Dutch farmers heading to protest against European climate policy in Brussels
Angry farmers from the Netherlands and a dozen other EU countries are heading to Brussels on the eve of the European elections. They want to force an end to restrictive European climate and environmental regulations. The first Dutch farmers are on their way. Organizers promised that this time, the protest would remain peaceful.
With approximately 25 tractors and truck tractors, Dutch farmers left a meeting point in Schaijk, Noord-Brabant, at around 1:30 a.m. They first headed to Someren to collect colleagues waiting there and then continued to the border crossing at Valkenswaard.
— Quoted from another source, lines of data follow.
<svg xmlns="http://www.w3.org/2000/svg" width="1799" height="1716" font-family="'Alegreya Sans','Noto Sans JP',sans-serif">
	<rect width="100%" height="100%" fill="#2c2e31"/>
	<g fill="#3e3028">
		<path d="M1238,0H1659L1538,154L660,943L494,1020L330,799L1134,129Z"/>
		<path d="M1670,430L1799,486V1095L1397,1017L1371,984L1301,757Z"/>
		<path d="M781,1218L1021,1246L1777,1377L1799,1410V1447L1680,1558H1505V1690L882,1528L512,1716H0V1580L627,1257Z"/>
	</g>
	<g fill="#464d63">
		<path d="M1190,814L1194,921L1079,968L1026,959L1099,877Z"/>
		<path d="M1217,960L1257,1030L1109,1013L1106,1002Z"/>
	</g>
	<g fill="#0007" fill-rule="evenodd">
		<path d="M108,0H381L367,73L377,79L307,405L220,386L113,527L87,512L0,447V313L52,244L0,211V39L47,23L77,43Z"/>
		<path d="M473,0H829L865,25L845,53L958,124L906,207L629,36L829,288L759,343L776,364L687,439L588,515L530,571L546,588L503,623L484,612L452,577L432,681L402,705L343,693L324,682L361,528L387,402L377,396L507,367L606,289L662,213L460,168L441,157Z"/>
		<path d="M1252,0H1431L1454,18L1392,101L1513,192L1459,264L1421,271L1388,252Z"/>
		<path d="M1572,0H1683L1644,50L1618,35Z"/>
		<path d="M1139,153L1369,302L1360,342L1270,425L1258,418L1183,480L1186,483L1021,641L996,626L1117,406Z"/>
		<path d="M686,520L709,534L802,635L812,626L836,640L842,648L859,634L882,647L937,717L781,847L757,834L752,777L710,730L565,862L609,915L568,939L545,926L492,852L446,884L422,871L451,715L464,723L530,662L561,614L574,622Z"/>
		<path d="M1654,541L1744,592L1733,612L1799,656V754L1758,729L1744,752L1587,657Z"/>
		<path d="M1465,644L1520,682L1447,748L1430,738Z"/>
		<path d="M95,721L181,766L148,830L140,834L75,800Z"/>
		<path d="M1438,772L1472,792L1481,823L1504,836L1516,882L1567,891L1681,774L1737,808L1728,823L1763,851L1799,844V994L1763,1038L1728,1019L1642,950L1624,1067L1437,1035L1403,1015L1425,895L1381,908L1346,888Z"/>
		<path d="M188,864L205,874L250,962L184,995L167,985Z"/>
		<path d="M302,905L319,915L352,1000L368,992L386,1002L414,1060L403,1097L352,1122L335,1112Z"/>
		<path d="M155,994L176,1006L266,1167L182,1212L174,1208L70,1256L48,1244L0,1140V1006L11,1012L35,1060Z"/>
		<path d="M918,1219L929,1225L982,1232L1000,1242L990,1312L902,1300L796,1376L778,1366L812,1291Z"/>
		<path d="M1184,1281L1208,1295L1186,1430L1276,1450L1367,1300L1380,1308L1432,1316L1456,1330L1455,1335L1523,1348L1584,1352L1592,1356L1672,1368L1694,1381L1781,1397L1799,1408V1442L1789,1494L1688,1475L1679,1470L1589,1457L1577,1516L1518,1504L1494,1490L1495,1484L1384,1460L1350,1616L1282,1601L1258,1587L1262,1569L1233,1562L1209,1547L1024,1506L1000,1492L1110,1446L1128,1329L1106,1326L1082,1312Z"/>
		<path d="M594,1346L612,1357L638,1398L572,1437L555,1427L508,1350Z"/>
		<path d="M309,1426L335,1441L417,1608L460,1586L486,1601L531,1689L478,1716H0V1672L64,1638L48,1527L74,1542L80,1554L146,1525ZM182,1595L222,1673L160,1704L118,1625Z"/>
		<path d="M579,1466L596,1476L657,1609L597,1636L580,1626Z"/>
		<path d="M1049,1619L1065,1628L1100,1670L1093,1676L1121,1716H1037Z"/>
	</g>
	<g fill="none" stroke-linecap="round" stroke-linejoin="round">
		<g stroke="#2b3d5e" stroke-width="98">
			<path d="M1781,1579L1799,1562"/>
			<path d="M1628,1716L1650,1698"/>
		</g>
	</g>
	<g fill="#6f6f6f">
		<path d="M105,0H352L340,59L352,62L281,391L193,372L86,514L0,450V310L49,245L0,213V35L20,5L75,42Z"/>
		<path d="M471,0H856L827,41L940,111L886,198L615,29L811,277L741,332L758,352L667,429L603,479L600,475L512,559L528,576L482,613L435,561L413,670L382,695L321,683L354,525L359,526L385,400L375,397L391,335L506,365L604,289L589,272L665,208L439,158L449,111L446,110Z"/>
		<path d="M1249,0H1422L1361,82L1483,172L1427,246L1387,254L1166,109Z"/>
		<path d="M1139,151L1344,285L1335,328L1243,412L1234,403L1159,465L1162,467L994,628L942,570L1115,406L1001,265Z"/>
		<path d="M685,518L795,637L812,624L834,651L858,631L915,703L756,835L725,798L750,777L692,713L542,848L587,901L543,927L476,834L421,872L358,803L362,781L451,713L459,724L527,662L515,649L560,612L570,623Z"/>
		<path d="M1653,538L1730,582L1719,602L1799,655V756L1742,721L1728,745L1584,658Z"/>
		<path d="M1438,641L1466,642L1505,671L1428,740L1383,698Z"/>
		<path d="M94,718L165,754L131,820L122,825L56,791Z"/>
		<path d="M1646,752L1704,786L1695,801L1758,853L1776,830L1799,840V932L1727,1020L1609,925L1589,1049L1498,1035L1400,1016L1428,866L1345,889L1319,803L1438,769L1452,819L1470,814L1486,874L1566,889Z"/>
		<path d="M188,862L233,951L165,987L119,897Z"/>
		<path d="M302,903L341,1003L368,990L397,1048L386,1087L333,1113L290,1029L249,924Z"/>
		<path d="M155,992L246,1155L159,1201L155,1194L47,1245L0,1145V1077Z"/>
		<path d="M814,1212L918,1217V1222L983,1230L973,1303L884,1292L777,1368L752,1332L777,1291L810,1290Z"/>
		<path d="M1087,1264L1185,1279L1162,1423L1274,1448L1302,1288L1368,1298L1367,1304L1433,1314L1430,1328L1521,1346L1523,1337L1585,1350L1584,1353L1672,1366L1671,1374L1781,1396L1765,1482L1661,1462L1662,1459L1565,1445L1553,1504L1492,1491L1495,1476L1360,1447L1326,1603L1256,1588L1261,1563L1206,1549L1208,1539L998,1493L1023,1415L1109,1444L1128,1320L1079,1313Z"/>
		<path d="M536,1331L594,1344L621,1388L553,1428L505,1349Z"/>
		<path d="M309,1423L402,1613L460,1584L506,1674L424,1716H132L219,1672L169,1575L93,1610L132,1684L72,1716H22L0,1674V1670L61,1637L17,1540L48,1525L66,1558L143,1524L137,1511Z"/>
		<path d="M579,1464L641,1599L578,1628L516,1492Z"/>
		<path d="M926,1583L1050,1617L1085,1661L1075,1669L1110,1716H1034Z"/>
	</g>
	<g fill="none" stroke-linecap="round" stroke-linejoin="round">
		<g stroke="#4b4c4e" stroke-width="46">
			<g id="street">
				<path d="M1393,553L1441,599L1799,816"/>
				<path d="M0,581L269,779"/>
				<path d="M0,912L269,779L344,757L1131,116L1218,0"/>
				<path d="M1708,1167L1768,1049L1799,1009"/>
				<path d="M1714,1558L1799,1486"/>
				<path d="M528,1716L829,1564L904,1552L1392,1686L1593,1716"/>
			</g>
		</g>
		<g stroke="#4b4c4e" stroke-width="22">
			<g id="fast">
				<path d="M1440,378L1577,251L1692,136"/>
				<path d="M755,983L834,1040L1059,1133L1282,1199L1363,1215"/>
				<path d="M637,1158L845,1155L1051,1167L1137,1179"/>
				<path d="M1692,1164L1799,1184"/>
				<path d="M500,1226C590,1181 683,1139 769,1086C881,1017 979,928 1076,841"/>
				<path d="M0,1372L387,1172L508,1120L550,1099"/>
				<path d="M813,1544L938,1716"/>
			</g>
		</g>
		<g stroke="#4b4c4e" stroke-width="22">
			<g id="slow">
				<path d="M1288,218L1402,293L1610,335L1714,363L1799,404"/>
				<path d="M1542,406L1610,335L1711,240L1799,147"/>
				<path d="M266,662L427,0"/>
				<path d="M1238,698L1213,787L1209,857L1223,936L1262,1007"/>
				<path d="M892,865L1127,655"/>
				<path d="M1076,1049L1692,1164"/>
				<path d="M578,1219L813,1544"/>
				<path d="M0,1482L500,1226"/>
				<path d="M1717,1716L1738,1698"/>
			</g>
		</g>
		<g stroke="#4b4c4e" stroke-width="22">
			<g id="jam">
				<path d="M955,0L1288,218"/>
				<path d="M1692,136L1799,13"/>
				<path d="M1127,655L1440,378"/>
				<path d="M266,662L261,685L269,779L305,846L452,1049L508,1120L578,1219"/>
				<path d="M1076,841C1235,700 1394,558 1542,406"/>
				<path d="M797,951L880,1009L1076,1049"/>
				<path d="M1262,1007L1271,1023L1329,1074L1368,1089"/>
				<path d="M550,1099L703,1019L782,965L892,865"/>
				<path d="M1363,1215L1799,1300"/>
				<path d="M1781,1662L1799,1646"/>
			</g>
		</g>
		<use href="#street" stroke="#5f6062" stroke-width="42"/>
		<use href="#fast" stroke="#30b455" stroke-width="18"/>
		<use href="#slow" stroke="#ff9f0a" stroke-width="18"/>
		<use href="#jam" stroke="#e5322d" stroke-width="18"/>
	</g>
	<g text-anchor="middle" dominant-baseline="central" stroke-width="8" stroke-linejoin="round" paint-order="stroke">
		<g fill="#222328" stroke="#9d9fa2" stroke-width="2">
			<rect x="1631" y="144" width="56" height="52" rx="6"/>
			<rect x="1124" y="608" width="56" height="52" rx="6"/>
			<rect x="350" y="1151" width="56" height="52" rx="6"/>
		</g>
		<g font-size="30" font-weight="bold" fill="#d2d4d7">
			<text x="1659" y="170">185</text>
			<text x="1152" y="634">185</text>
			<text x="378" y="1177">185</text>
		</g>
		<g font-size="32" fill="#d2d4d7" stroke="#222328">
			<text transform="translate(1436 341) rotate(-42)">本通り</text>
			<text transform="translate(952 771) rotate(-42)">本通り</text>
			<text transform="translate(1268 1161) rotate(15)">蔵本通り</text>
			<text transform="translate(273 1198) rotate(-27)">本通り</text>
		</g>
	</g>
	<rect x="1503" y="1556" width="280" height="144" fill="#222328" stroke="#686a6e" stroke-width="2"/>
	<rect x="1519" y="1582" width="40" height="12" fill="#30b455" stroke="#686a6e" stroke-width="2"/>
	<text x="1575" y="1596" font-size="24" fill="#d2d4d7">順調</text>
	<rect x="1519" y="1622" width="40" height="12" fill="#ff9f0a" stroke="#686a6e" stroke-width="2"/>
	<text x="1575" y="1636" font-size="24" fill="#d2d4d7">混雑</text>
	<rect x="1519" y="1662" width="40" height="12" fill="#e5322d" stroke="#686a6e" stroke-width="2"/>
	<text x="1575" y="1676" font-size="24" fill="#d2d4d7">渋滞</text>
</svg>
Tractors gathering in Wagenberg, near Breda, set out a few hours later.
“We want to shake citizens awake before the elections so that they vote in the right direction,” said former dairy farmer Marcel Rijkers, who left from Schaijk on his tractor. “We succeeded in that in the provisional elections and the parliamentary elections, and we are now trying to do that.”
Rijkers had hoped that more farmers would participate, but thanks to the drier weather in recent days, farmers in some parts of the Netherlands can return to the fields, he said. “Farmers have also been discouraged by the government, which comes up with new rules every month. They think: just leave it. And, of course, it is also far, 180 kilometers in the dark.
The Wagenberg turnout was much bigger. An ANP reporter counted 200 tractors. Several tractors had protest signs with “no farmers, no future” and texts against the Green Deal, the European climate policy.
The Demonstration starts at noon in the Atomium Park in Brussels. Brussels is bracing itself since multiple farmers’ actions have recently gotten out of hand. This time, however, the farmers are not gathering around the EU administration buildings but on the outskirts of the city. The protest is against the European Union’s agricultural policy.
Organizer Bart Dickens expects thousands of demonstrators with hundreds of tractors. Dickens’ Belgian Farmers Defense Force (FDF), its Dutch sister club, and other more radical farmers’ action groups will take the lead on Tuesday. More moderate farmers’ organizations like LTO, Agractie, and the Belgian Farmers’ Union are not participating. The organizers have determined “not to confront the police,” Dickens said. The police have cordons ready, just in case.